**Текст для разбора:**
В заключение следует отметить, что феномен утопии, безусловно, является ярчайшим проявлением социального творчества, удовлетворяющего равно как интеллектуальные круги, так и самые широкие слои населения [4, с. 162]. При этом утопия, как видно, представляет собой значительно более сложное явление жизни и культуры, чем это может показаться на первый взгляд. Она отнюдь не сводится лишь к фантастическим проектам "наилучшего государственного и общественного устройства". По своим социокультурным установкам утопия амбивалентна, а её общественно-политическая роль противоречива и во многом определяется конкретной ситуацией. Одни и те же идеалы в различном историческом контексте могут вступать в "резонанс" с разнонаправленными социальными и политическими тенденциями, обретая различный смысл. Кроме того, утопизм, как вариант мифологического сознания и утопическое измерение в целом, было и остаётся имманентным измерением человеческого сознания. К тому же, как свидетельствует история, утопическое сознание проявляет отчётливую жизнестойкость и, в конечном счёте, оказывает заметное влияние на социально-политическую и культурную жизнь общества.

**Задание 1:**
Пожалуйста, определите, согласуются ли с текстом об утопии утверждения (а), (б) и (в). На каждое ответьте «да» или «нет» и приведите точную цитату из текста, которая это решает.
(а) Утопия сводится лишь к фантастическим проектам наилучшего устройства государства и общества.
(б) Общественно-политическая роль утопии во многом зависит от конкретной ситуации.
(в) По свидетельству истории, утопическое сознание проявляет жизнестойкость.
**Задание 2:** Продолжите текст об утопии начиная с места после его последнего предложения.

**Фрагменты данных:**
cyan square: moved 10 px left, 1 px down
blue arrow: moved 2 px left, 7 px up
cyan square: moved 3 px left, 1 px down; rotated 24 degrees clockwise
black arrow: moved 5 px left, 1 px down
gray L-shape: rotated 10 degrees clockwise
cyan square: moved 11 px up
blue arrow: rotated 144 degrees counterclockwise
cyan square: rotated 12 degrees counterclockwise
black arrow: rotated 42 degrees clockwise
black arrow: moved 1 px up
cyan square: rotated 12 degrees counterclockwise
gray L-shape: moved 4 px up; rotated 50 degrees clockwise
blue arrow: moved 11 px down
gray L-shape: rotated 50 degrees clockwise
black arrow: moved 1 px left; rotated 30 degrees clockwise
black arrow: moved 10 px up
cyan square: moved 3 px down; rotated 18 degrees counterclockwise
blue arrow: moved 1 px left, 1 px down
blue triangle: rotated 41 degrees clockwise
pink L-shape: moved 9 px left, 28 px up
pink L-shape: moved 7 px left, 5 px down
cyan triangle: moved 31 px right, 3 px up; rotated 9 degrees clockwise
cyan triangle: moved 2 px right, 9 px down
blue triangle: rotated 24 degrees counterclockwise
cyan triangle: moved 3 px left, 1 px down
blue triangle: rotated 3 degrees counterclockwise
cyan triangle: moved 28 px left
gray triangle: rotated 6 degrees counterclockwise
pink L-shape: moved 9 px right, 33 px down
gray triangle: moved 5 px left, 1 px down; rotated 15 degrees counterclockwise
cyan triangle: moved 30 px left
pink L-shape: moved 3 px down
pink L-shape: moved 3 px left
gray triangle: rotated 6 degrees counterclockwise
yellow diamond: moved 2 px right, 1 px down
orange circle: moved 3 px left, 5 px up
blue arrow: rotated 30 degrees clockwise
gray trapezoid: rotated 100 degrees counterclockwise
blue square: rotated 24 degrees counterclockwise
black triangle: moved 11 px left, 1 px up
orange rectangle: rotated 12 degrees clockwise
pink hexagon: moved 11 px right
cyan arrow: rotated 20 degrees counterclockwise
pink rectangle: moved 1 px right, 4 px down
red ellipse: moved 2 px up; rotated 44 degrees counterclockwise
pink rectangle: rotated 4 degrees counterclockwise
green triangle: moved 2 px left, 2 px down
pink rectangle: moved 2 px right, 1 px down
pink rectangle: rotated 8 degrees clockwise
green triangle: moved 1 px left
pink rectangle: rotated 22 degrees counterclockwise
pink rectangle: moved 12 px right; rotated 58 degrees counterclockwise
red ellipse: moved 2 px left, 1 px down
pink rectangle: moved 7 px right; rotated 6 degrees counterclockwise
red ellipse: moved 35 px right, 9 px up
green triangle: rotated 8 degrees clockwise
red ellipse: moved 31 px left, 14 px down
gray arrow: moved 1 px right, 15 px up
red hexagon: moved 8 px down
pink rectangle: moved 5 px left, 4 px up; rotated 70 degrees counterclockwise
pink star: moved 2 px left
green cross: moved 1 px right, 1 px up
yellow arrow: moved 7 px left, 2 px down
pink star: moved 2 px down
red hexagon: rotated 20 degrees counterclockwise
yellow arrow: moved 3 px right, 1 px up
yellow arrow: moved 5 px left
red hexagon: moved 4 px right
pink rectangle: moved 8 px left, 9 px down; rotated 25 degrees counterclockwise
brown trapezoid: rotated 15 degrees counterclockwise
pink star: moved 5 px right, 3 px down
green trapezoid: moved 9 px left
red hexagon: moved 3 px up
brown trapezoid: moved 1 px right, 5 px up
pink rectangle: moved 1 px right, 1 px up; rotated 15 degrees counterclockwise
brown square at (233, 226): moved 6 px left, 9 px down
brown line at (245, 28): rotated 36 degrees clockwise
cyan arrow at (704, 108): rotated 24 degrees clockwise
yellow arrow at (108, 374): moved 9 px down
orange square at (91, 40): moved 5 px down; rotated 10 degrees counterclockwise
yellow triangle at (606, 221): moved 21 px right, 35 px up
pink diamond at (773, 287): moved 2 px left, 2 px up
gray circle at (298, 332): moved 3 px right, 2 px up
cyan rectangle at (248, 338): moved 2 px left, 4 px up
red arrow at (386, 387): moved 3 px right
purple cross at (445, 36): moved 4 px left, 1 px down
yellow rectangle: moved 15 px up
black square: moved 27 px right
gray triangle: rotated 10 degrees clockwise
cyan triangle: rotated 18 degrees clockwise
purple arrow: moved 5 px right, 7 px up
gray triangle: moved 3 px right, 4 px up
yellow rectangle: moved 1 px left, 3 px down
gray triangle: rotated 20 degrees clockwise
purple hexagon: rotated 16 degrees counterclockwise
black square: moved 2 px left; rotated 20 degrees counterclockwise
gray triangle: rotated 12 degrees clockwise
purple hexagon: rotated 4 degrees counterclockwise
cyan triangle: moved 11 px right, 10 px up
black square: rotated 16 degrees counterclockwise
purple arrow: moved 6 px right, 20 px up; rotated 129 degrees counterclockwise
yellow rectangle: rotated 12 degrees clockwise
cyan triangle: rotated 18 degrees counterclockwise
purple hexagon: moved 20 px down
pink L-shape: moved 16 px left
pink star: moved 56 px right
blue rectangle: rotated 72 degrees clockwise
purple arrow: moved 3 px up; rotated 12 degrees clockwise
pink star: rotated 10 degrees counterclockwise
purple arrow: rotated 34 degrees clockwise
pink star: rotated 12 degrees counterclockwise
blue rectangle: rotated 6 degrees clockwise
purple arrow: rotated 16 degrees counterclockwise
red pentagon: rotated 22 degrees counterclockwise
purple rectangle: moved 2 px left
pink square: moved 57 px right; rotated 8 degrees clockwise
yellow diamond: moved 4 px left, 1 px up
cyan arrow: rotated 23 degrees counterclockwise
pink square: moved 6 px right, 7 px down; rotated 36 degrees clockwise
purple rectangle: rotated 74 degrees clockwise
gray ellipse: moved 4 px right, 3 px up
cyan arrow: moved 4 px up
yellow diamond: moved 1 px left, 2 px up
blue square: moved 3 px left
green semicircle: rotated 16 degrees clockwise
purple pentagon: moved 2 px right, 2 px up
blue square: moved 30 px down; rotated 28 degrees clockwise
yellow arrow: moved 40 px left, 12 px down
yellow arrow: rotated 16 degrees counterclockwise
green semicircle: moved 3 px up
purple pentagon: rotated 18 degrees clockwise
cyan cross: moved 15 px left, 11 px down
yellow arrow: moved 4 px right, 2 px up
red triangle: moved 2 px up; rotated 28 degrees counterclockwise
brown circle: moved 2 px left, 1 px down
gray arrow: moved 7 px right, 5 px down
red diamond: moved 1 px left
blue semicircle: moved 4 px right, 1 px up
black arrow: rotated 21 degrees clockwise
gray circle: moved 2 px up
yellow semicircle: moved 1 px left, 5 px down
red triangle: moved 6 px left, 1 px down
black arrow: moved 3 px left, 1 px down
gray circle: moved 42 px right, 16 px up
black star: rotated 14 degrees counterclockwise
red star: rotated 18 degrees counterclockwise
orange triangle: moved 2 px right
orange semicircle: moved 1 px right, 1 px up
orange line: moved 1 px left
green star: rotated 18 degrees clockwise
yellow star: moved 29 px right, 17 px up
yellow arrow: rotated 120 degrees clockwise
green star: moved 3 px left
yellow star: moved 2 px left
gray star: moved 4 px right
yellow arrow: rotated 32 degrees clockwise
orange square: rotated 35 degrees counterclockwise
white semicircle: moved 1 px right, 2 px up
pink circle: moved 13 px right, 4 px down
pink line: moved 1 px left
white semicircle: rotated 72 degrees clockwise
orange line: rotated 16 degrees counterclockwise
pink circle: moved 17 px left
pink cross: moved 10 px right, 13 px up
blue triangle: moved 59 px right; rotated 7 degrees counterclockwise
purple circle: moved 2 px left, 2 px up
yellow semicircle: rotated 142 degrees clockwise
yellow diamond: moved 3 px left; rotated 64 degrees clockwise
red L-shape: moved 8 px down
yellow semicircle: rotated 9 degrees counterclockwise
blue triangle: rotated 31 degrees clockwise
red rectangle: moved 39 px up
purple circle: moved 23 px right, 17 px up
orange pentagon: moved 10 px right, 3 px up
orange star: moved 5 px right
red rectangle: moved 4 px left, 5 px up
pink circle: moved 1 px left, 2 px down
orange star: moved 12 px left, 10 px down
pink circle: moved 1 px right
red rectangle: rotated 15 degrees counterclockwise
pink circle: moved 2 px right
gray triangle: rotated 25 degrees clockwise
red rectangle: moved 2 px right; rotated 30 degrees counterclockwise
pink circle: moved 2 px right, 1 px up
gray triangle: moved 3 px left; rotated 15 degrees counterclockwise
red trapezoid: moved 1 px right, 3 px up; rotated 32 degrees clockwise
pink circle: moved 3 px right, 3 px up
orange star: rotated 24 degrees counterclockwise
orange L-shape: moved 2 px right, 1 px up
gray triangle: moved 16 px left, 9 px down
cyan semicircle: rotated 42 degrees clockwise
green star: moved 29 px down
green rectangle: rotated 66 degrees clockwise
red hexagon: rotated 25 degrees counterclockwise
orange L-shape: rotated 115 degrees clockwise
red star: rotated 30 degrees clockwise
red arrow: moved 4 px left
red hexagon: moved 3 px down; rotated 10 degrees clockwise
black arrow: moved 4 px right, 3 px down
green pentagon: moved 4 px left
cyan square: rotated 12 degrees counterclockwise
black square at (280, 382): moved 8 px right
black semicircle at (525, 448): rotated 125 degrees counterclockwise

**Ожидаемый ответ 1:**
(а) Нет: «Она отнюдь не сводится лишь к фантастическим проектам "наилучшего государственного и общественного устройства"».
(б) Да: «её общественно-политическая роль противоречива и во многом определяется конкретной ситуацией».
(в) Да: «как свидетельствует история, утопическое сознание проявляет отчётливую жизнестойкость».

**Ожидаемый ответ 2:**
     

Литература:

1.         Левада Ю. А. Историческое сознание и научный метод // Философские проблемы исторической науки. – М.: Наука, 1969. – С. 186–224.

2.         Ящук Т. І. Філософія історії: Курс лекцій. Навчальний посібник. – К.: Либідь, 2004. – 536 с.

3.         Баталов Э. Я. В мире утопии: Пять диалогов об утопии, утопич. сознании и утопич. экспериментах. – М.: Политиздат, 1989. – 319 с.

4.         Мартынов Д. Е. К рассмотрению семантической эволюции понятия "утопия" (XVI-XIX вв.) // Вопросы философии. – 2009. – №5. – С. 162–171.